L’auteur prend le parti d’une étude globalement chronologique du corpus. « Si les deux premiers récits, Where Angels Fear to Tread et The Longest Journey, feront dans ce livre l’objet de quelques analyses [celles de l’oscillation entre événement et ellipse, ou entre réalisme et quête plus spirituelle], l’ensemble formé par A Room with a View, Howards End et Maurice, permettra de proposer une double lecture du corps entre l’œil et la voix. » [22] L’analyse se termine logiquement par A Passage to India, roman dans lequel « Forster dit adieu au monde et à la littérature par un double renoncement à l’œil de l’espace et à la voix du temps » [22]. L’ouvrage est divisé en quatre parties, les deux premières s’intéressant aux romans, les deux dernières aux adaptations filmiques et à ce qu’elles révèlent de l’écriture forstérienne.

Après avoir rappelé la lecture que Virginia Woolf a faite des romans de Forster, l’oscillation entre une esthétique édouardienne et une écriture moderniste, l’opposition « entre un réalisme paralysant et un symbolisme inadapté » [27], la première partie de l’ouvrage (« Les stratégies secrètes de l’écriture de l’invisible ») insiste sur l’importance de l’absence et du manque dans ces romans. L’univers forstérien, qu’il représente l’événement, le lieu ou le corps, semble en effet marqué par l’invisible comme par le silence, par des « régimes de la rétention » [65-92], dont Maurice serait l’archétype, si l’on songe à sa publication posthume. La voix du texte, quant à elle, ne sert qu’à renforcer l’invisibilité par une série de « leurres du visible » [93], de « mirages » [96] ou de « structures aveuglantes » [98].

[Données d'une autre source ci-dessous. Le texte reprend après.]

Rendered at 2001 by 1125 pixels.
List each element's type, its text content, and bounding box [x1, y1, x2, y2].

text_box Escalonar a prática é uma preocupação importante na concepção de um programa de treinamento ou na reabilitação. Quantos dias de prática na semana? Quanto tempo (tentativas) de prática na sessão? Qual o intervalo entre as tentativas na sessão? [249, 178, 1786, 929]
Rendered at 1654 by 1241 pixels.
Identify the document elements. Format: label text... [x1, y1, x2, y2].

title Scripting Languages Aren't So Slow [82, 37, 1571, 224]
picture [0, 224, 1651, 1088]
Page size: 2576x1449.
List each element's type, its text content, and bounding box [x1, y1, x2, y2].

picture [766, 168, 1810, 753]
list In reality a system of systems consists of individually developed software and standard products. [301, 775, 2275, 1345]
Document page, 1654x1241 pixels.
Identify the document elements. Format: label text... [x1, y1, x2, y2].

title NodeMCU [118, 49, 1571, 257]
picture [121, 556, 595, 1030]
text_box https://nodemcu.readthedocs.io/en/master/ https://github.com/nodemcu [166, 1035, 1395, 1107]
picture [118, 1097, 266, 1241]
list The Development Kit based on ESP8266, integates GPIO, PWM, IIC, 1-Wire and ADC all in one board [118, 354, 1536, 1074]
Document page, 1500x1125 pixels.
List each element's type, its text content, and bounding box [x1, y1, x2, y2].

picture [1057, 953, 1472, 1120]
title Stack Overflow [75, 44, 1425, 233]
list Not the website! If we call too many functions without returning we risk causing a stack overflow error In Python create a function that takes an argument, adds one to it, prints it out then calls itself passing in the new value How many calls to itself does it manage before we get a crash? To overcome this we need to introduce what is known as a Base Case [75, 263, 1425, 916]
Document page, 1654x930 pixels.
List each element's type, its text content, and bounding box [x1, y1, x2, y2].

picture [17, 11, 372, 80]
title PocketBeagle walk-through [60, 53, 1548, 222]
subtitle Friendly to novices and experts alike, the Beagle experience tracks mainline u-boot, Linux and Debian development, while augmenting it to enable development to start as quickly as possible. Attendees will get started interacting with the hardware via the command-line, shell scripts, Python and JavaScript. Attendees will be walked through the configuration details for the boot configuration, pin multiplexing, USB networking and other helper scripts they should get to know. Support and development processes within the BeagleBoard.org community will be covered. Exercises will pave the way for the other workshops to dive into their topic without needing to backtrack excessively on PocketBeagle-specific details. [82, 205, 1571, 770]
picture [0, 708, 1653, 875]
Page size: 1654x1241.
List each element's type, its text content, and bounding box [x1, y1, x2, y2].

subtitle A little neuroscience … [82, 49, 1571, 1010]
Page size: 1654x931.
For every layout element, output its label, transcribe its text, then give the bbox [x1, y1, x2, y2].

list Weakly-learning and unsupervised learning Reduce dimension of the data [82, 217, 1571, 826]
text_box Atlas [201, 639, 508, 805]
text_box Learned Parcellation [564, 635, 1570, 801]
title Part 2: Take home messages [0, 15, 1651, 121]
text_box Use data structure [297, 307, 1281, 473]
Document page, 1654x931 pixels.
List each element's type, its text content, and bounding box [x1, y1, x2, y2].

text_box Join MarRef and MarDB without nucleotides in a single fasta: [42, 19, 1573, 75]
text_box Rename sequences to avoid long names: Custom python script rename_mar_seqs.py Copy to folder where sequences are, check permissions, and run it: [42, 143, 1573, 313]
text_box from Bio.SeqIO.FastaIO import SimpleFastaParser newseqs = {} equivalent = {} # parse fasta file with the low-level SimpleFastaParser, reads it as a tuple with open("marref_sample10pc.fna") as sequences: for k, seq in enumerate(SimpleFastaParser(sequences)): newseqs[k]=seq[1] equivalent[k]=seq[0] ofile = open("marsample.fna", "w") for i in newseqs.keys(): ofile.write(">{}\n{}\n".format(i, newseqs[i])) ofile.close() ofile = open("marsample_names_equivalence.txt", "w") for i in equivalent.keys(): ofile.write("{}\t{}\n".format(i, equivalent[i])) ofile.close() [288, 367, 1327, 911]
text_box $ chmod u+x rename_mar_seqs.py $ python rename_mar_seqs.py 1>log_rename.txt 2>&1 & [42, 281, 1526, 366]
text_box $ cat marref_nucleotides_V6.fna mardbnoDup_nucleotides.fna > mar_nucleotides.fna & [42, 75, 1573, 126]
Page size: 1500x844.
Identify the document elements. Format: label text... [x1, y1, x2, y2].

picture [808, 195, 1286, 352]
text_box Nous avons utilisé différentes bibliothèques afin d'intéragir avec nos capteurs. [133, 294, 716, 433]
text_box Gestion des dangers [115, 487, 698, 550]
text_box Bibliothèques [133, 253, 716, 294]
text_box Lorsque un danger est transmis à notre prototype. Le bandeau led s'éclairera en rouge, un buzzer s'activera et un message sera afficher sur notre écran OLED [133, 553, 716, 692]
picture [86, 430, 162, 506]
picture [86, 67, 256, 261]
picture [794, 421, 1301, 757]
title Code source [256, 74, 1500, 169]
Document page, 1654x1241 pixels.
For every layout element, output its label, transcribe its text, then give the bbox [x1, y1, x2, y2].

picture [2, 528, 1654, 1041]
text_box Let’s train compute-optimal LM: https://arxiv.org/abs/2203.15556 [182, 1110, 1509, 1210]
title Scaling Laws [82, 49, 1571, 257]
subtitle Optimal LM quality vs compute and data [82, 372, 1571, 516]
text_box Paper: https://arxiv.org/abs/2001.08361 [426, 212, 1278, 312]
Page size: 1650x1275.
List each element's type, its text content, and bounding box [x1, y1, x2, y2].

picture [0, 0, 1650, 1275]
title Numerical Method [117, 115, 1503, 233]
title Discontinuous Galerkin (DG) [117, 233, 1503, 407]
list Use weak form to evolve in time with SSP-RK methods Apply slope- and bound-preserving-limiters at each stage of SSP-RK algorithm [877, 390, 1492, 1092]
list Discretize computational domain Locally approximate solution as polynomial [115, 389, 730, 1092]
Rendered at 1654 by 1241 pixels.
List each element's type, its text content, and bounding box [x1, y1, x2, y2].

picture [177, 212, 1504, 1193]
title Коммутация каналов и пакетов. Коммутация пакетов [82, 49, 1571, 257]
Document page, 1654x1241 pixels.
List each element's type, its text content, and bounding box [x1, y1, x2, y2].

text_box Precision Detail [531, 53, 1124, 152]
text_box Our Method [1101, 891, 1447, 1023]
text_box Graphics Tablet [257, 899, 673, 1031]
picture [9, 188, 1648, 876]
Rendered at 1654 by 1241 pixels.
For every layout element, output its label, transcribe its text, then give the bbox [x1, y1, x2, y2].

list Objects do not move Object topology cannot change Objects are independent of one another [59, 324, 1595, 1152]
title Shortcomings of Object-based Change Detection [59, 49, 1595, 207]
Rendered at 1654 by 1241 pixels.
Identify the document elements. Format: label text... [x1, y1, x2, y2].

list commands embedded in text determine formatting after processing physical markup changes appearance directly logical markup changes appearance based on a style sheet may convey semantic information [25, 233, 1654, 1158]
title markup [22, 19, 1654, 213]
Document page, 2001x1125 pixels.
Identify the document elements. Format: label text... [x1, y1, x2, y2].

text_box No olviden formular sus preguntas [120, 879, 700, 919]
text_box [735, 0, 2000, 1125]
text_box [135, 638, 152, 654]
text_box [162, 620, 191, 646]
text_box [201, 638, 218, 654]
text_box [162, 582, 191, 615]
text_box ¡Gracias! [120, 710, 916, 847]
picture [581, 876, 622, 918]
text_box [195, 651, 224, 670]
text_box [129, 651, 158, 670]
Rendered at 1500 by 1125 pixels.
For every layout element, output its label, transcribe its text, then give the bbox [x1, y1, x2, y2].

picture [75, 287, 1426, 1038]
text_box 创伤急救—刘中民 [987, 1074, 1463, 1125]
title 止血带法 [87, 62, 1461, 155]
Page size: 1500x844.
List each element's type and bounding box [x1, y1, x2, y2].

Dans la deuxième partie (« Entre voir et dire : renaissances corporelles et textuelles »), sans doute la plus ambitieuse de l’ouvrage, Laurent Mellet analyse l’irruption du sensible et d’un corps d’essence idéaliste dans les romans. Après les premières fictions, qui présentent les figures corporelles non sans une certaine innocence, les romans suivants offrent une plus grande cohérence, une plus grande richesse d’écriture « consistant justement à faire de la parole et de sa circulation le moyen de retrouver la visibilité jusqu’alors interdite dans le texte » [104-105]. L’écriture forstérienne met en œuvre un va-et-vient permanent entre le dire et le voir, va-et-vient qui favorise la figuration textuelle du corps. Ainsi dans « A Room with a View, c’est bien la voix qui permet l’émergence et l’apparition du corps dans le texte » [124]. Plus généralement, chez Forster on n’accède aux sens que par la médiation de la voix, « image des autres sens » [127]. Cette médiation sensorielle, celle du toucher puis de l’œil et de la voix, engendre les « réécritures du corps forstérien » [143], même si Howards End souligne « les dangers d’un excès des sens » [167]. La deuxième partie se termine par un chapitre sur la « littérature du phénomène » [177-195], dans lequel l’auteur montre de manière convaincante comment une « articulation entre message humaniste et figures du corps permet de redéfinir la littérature et l’expérience de lecture » [177] et comment, au bout du compte, la fiction de Forster interroge la modernité et la création : « l’écriture comme le texte deviennent bien des phénomènes qui s’imposent à l’auteur et qui ne font sens qu’une fois vus, lus ou entendus » [194].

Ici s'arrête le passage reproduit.